■ **EXTRACT**:
------------

Mightier than the Sword, by Alphonse Courlander (1912)

This is a guest post by Dr. Sarah Lonsdale.

On the final page of Mightier than the Sword (1912), a novel about journalists and newspapers, the protagonist dies a lonely death in the middle of a maddened crowd. Humphrey Quain is a reporter for the new popular halfpenny paper The Day and is covering a riot of French wine makers protesting against government tax rises (plus ça change, plus c’est la même chose). In his short career as a ‘descriptive writer’ for his newspaper, Quain has undergone a strange transformation, subduing all human connection and emotion to become an obsessive news-gatherer and storyteller.

He dies because, in his desire to get to the heart of the story he is covering, he is trampled to death by ‘shaggy-haired’ French agriculturalists. His last thought is one of pleasure at his martyrdom, knowing he will make front page news for his paper. He is the ultimate journalist-hero, killed trying to get all the facts, and, in this, his final story, providing his paper with sensational ‘copy’.

There was a time when journalists were heroes, celebrated for exposing corruption in politics and big business, even bringing down a US president and ‘giving voice to the voiceless’, as they liked to say. During Courlander’s lifetime war correspondents became famous for risking all to cover conflict across the globe. Several, such as the Daily Mail’s beloved and respected ‘special’ G. W. Steevens, lost their lives covering the sordid reality of the Boer War in 1900. Many journalists still do try to make our world a better place but today a cynical and fragmented public is more likely to believe in journalists’ biases, that they are ‘enemies of the people’ or retainers in the pockets of wealthy proprietors or enemy powers. ‘Giving voice to the voiceless’ in the age of social media when everyone can find a platform for their voice seems also an outdated concept with connotations of ‘saviour complex’.

Producers still make films and series about the increasingly mythical hero-journalist along the lines of Carl Bernstein and Bob Woodward of All the President’s Men. A recent US television iteration, Alaska Daily (2022) starring Hilary Swank, portrays an almost unbelievably ethical group of print journalists battling to reveal the truth about the death and disappearance of indigenous women across the state.

It may still work on the screen, but written fiction abandoned the idea of the journalist hero decades ago. The journalist in novels, from the pen, typewriter or PC of Evelyn Waugh (Scoop, 1938), Graham Greene (The Quiet American, 1955) or Lauren Weisberger (The Devil Wears Prada, 2003) is inevitably complex, compromised, and morally ambiguous: much more interesting that way.

Advertisement for Mightier than the Sword.

For he (it almost always is a he ), did once exist. Indeed, in Britain, in the early years of the twentieth century up to the outbreak of the First World War, there was a veritable slew of fictions depicting journalists as heroes, even in one, Guy Thorne’s When it was Dark (1904), saving civilisation from disaster (this novel, however, contains horrible anti-Semitic tropes and would never be revived today). Many of these novels were bestsellers, evidence of a public appetite for stories about journalists righting wrongs and seeking out facts. Even P. G. Wodehouse, with his swashbuckling Psmith Journalist (serialised in 1909 in The Captain magazine) had a go, sending his upper class and university-educated Psmith (the ‘P’ is silent), to New York to expose heartless tenement landlords.

------------

■ **DATA ENTRIES**:
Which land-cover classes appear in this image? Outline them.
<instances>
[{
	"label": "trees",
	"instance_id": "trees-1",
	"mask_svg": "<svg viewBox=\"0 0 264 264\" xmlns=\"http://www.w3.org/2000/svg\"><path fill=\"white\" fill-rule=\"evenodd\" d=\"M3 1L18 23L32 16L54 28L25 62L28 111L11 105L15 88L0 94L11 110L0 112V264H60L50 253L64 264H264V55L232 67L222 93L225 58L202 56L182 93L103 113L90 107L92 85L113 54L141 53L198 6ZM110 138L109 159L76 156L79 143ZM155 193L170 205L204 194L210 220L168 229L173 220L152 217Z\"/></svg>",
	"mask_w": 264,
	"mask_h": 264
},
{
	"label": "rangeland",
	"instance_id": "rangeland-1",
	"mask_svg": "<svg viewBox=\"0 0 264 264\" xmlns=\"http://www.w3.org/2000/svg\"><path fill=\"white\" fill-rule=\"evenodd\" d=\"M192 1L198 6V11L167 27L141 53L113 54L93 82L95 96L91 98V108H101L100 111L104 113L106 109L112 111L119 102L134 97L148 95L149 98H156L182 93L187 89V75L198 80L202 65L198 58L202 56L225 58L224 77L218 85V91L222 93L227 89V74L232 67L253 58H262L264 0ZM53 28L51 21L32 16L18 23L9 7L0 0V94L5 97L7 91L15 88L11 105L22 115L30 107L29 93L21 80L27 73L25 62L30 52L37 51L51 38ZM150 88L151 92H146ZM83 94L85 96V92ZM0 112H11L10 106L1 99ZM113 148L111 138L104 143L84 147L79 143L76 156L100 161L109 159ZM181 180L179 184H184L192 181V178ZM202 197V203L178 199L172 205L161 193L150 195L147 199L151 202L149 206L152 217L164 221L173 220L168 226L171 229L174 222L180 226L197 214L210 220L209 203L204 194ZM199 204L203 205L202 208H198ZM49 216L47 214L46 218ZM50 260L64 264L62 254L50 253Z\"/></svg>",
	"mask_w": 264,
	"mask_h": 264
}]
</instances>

------------

■ **DIRECTIONS**:
1. Write out the passage of the post on Mightier than the Sword, starting with "Producers still make" and going on through "across the state.".
2. Say whether each statement agrees with the post on Mightier than the Sword, answering yes or no and quoting the words that decide it: (a) Humphrey Quain works as a reporter for The Day. (b) Psmith Journalist was serialised in The Captain magazine in 1912. (c) Written fiction still presents the journalist as a hero.
The lines that come after the post are not needed for this.

■ **TASK ANSWERS**:
1.
Producers still make films and series about the increasingly mythical hero-journalist along the lines of Carl Bernstein and Bob Woodward of All the President’s Men. A recent US television iteration, Alaska Daily (2022) starring Hilary Swank, portrays an almost unbelievably ethical group of print journalists battling to reveal the truth about the death and disappearance of indigenous women across the state.

2.
(a) Yes: "Humphrey Quain is a reporter for the new popular halfpenny paper The Day"
(b) No: "serialised in 1909 in The Captain magazine"
(c) No: "written fiction abandoned the idea of the journalist hero decades ago"